While noting that the High Court and Trial Court failed to properly evaluate the evidence, a Two Judge Bench of Justice Hrishikesh Roy and Justice Manoj Misra observed that “the case in hand is a quintessential case where to solve out a blind murder, occurring in a forest in the darkness of night, bits and pieces of evidence were collected which warranted a strict scrutiny before basing a conviction thereupon. On putting the prosecution evidence to strict scrutiny and testing the same on the anvil of settled legal principles as discussed above, we find the evidence not confidence inspiring as to uphold the conviction of the accused appellants”.
Advocate Ashok Mathur appeared for the Appellant, whereas, Advocate Jatinder Kumar Bhatia appeared for the Respondent.
Going by the background of the case, the two accused, Shabbir and Ravi were convicted for the murder of deceased Chotu. Relying on the testimony of prosecution witnesses, the Trial Court concluded that the deceased was last seen together alive with the accused, and thus convicted the two accused. The High Court also upheld the conviction order upon the findings that prosecution evidence are properly corroborated.
Upon perusal of the submissions and statements made under Section 313 of CrPC, the Apex Court observed that some part of the story is completely absent in the FIR even though it was lodged by the father of the deceased who, as per his deposition, was having information about it.
Thus, the Bench said that this would give rise to suspicion as to whether the later improvements in the story were to create link evidence with the help of newly introduced witnesses.
Since the Trial Court had mainly relied on the testimony of the second prosecution witness, the Bench noted discrepancies to the extent that the same person had changed his testimony several times; there was a delay in recording his testimony, and there is no reasonable explanation to explain such delay.
Thus, placing reliance on the decision of Kali Ram v. State of Himachal Pradesh, [(1973) 2 SCC 808], the Bench held that no reliance could be placed on the testimony of the witness if the same is not worthy of any credit.
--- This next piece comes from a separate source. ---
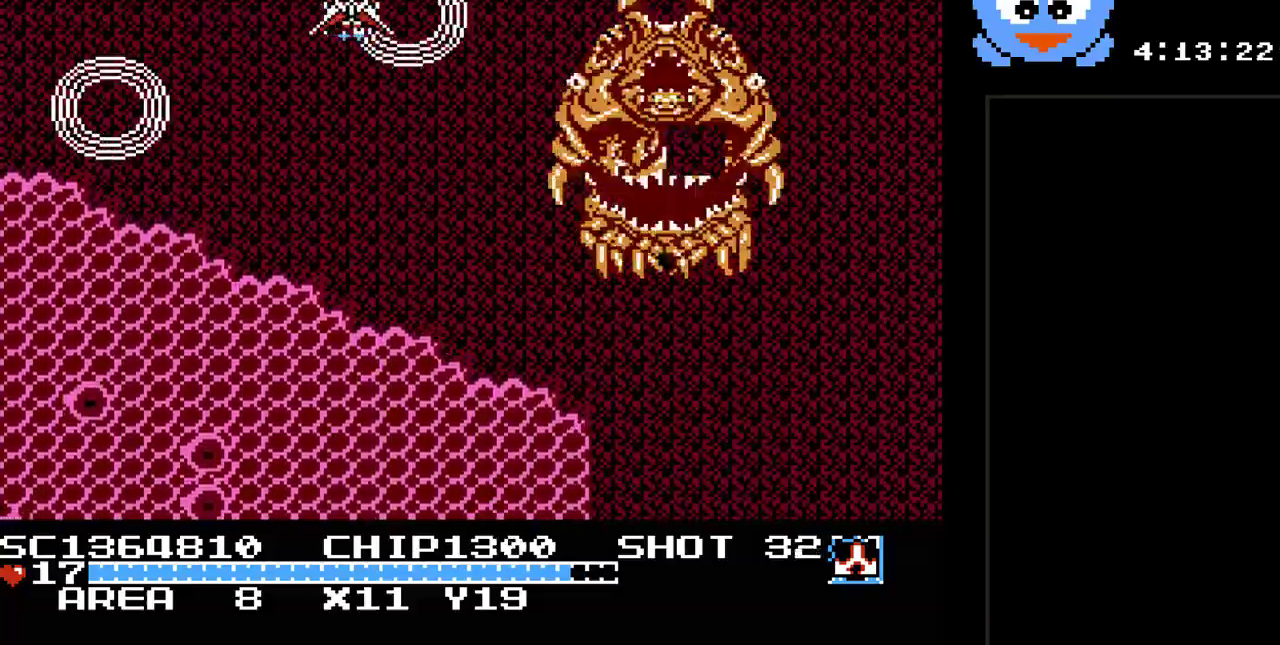
{"buttons": ["Y", "DPAD_LEFT"], "events": [[100, "DPAD_LEFT", "down"]]}
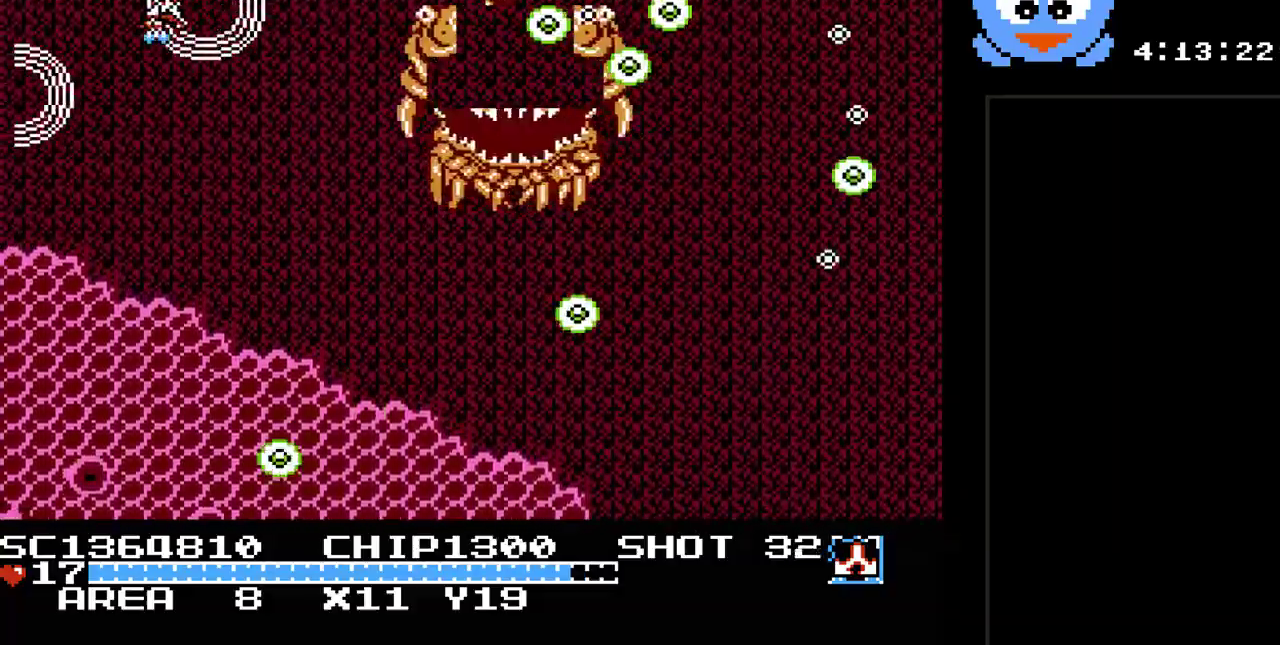
{"buttons": ["Y", "DPAD_DOWN", "DPAD_LEFT"], "events": [[50, "DPAD_DOWN", "down"], [133, "DPAD_LEFT", "up"], [200, "DPAD_LEFT", "down"]]}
While elaborating on ‘chance witness’, the Apex Court raised a question as to when the name of a witness was not mentioned in the FIR, then why did the Inquiry Officer go to his home to record his statement under Section 161 on the date of the incident itself.
The Bench, therefore, held that the testimony of the witness does not inspire confidence to sustain the conviction, as the same was accepted by the Trial Court and High Court as gospel truth, thereby resulting in grave miscarriage of justice.
Hence, stating that the prosecution has failed to prove beyond reasonable doubt that the deceased was last seen alive in the company of the accused near the spot at the relevant time, the Bench acquitted the two Appellants of all charges and ordered their release.